Playbook 3: Scenario PnL Explain
Goal: apply a market-data shock and compare full revaluation with a second-order Taylor approximation.
WITH base AS (
SELECT
'call' AS kind,
100.0 AS spot,
100.0 AS strike,
1.0 AS ttm,
0.05 AS rate,
0.20 AS vol,
0.0 AS dividend_yield,
0.05 AS spot_shock
),
shocked AS (
SELECT
*,
spot * (1.0 + spot_shock) AS shocked_spot
FROM base
)
SELECT
fin_bsm_price(kind, spot, strike, ttm, rate, vol, dividend_yield) AS base_price,
fin_bsm_price(kind, shocked_spot, strike, ttm, rate, vol, dividend_yield) AS shocked_price,
fin_bsm_price(kind, shocked_spot, strike, ttm, rate, vol, dividend_yield)
- fin_bsm_price(kind, spot, strike, ttm, rate, vol, dividend_yield) AS full_reval_pnl,
fin_bsm_delta(kind, spot, strike, ttm, rate, vol, dividend_yield) * (shocked_spot - spot)
+ 0.5 * fin_bsm_gamma(spot, strike, ttm, rate, vol, dividend_yield)
* (shocked_spot - spot) * (shocked_spot - spot) AS delta_gamma_pnl
FROM shocked;
Desk note: this is the standard local sanity check for whether a proposed shock is small enough for delta-gamma explain. Large spot, vol, or rate moves should be treated as full-revaluation scenarios.
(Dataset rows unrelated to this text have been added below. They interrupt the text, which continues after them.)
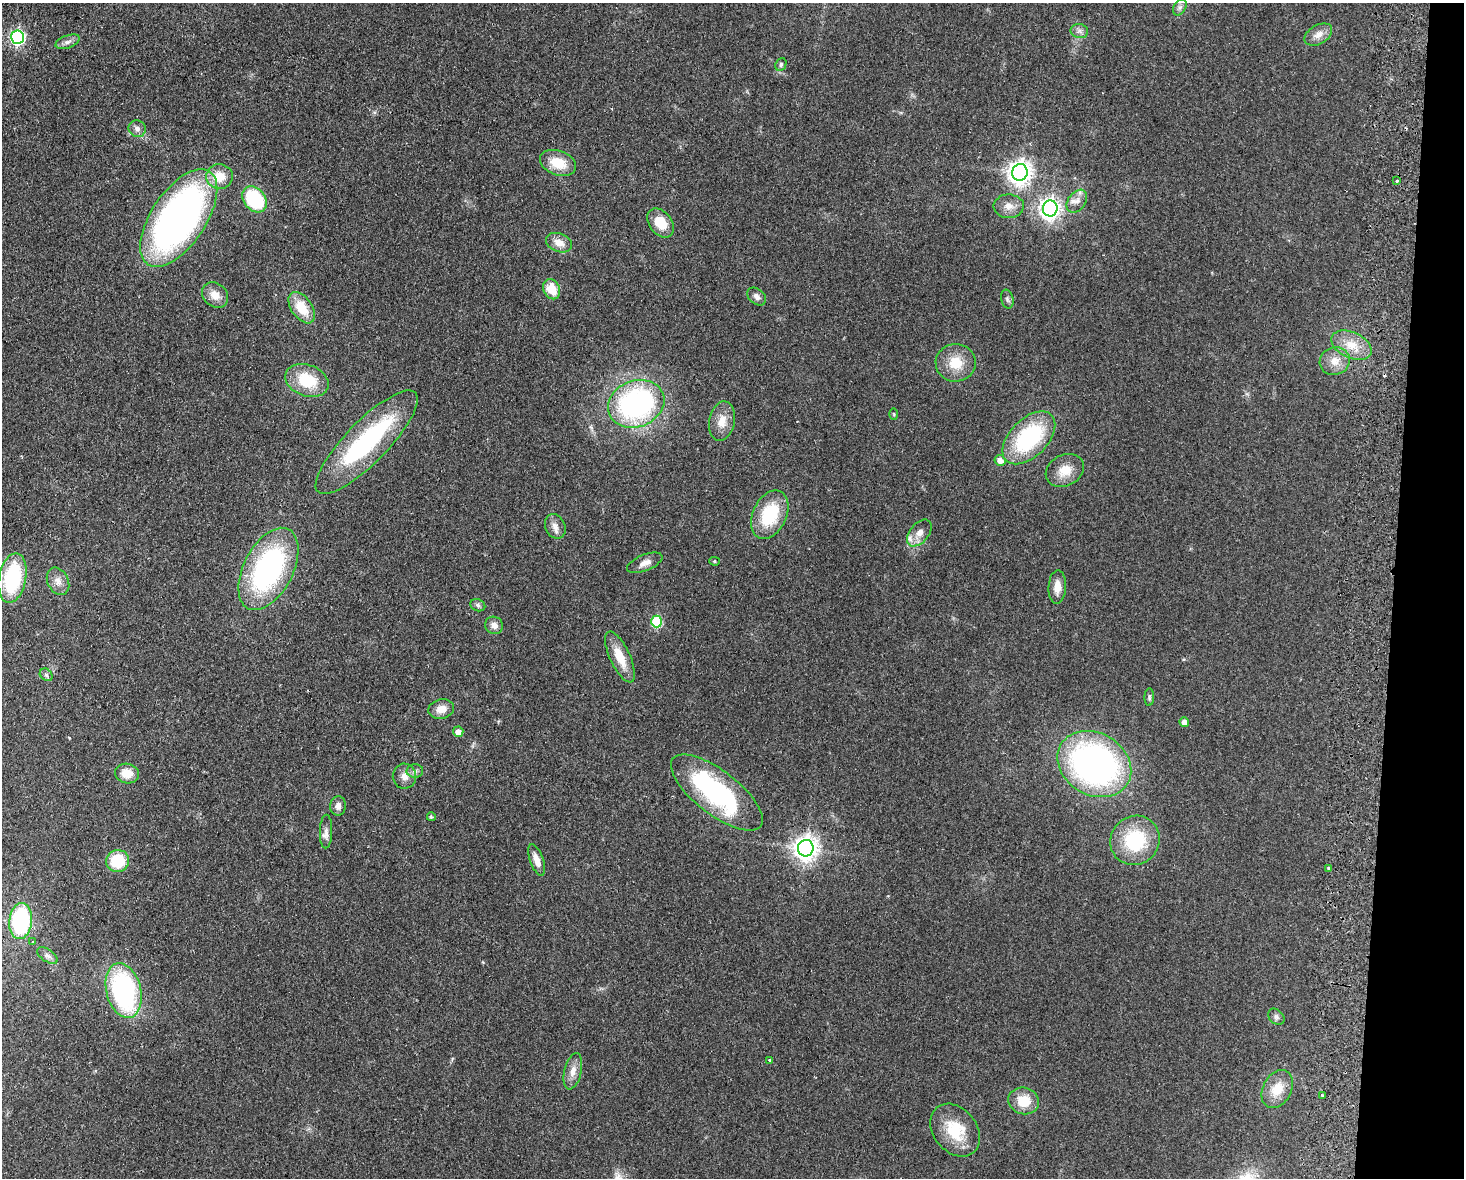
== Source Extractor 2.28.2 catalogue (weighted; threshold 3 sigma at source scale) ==
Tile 6 of 3 x 4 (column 3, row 2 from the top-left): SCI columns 3095-4556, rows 2362-3537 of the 4838 x 4724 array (HDU 1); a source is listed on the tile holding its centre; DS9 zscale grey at full resolution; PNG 1466 x 1180 px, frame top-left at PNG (2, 3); each listed source drawn as its Kron ellipse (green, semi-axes under 4 px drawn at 4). Shown black and unused: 5% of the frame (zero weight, under 2 of 3 exposures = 3% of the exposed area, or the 3 px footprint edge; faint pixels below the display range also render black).
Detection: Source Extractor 2.28.2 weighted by HDU 2 'WHT'; one run over the whole footprint, this tile lists its part. Background 0.0998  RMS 0.0086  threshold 0.0385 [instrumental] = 3 sigma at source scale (4.5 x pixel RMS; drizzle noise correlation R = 1.50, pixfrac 1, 0.05/0.05 arcsec/px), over >= 5 px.
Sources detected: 82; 2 inside a brighter object's white glare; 2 cosmic-ray / hot-pixel residue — neither listed nor drawn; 2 inside a brighter listed object's ellipse — not listed separately; the other 76 listed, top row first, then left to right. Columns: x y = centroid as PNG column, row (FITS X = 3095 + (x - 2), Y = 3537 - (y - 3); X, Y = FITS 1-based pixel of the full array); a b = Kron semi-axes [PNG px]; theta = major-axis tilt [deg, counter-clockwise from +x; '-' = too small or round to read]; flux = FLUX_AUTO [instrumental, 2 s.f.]
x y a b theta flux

Playbook 4: Rates Curve Shift And Swap PV
Goal: apply a curve scenario to a par rate and revalue a simple receive-fixed swap PV.
WITH swap_inputs AS (
SELECT
0.045 AS fixed_rate,
0.040 AS par_rate,
0.0005 AS parallel_shift,
4.5 AS annuity,
1000000.0 AS notional
)
SELECT
par_rate AS base_par_rate,
par_rate + parallel_shift AS shocked_par_rate,
(fixed_rate - par_rate) * annuity * notional AS base_pv,
(fixed_rate - (par_rate + parallel_shift)) * annuity * notional AS shocked_pv
FROM swap_inputs;
Desk note: this query shocks a scalar par rate. It does not rebuild an interpolated discount curve, project cash flows, or apply day-count conventions. Use it as a deterministic rates what-if, not as a replacement for a full rates library.
Playbook 5: Factor And Return Tear Sheet
Goal: calculate return, volatility, drawdown, and a compact factor report from a small research table.
CREATE OR REPLACE TEMP TABLE research_returns AS
SELECT * FROM (VALUES
(DATE '2026-01-02', 'AAA', 0.010, 1.0, 0.012),
(DATE '2026-01-05', 'AAA', -0.020, 2.0, -0.018),
(DATE '2026-01-06', 'AAA', 0.030, 3.0, 0.034),
(DATE '2026-01-07', 'AAA', 0.015, 4.0, 0.020),
(DATE '2026-01-08', 'AAA', -0.005, 5.0, 0.001)
) AS t(d, asset, r, factor, forward_return);
SELECT
fin_total_return(r) AS total_return,
fin_volatility(r) AS volatility,
fin_sharpe(r) AS sharpe,
fin_max_drawdown(r) AS max_drawdown
FROM research_returns;
SELECT *
FROM fin_factor_report('research_returns', 'd', 'asset', 'factor', 'forward_return', 5);
Quant note: this is a research plumbing check. The factor report is useful for fast local diagnostics, while production factor research should pin universe selection, winsorization, neutralization, lagging, and transaction-cost assumptions explicitly.
Playbook 6: Market Microstructure Bars
Goal: turn ticks into simple bars and compute spread/imbalance diagnostics.
CREATE OR REPLACE TEMP TABLE ticks AS
SELECT * FROM (VALUES
(TIMESTAMP '2026-01-01 09:30:00', 100.00, 10.0, 99.95, 100.05, 500.0, 600.0),
(TIMESTAMP '2026-01-01 09:30:01', 100.10, 20.0, 100.05, 100.15, 550.0, 450.0),
(TIMESTAMP '2026-01-01 09:30:02', 99.90, 30.0, 99.85, 99.95, 400.0, 700.0)
) AS t(ts, price, volume, bid, ask, bid_size, ask_size);
SELECT
ts,
fin_mid(bid, ask) AS mid,
fin_spread_bps(bid, ask) AS spread_bps,
fin_order_imbalance(bid_size, ask_size) AS order_imbalance,
fin_microprice(bid, bid_size, ask, ask_size) AS microprice
FROM ticks
ORDER BY ts;
SELECT *
FROM fin_tick_bars('ticks', 'ts', 'price', 2);
Microstructure note: these helpers are designed for local validation and simple signal construction. For exchange-grade analysis, normalize timestamps, session filters, quote conditions, trade corrections, and venue-specific rules before calling the functions.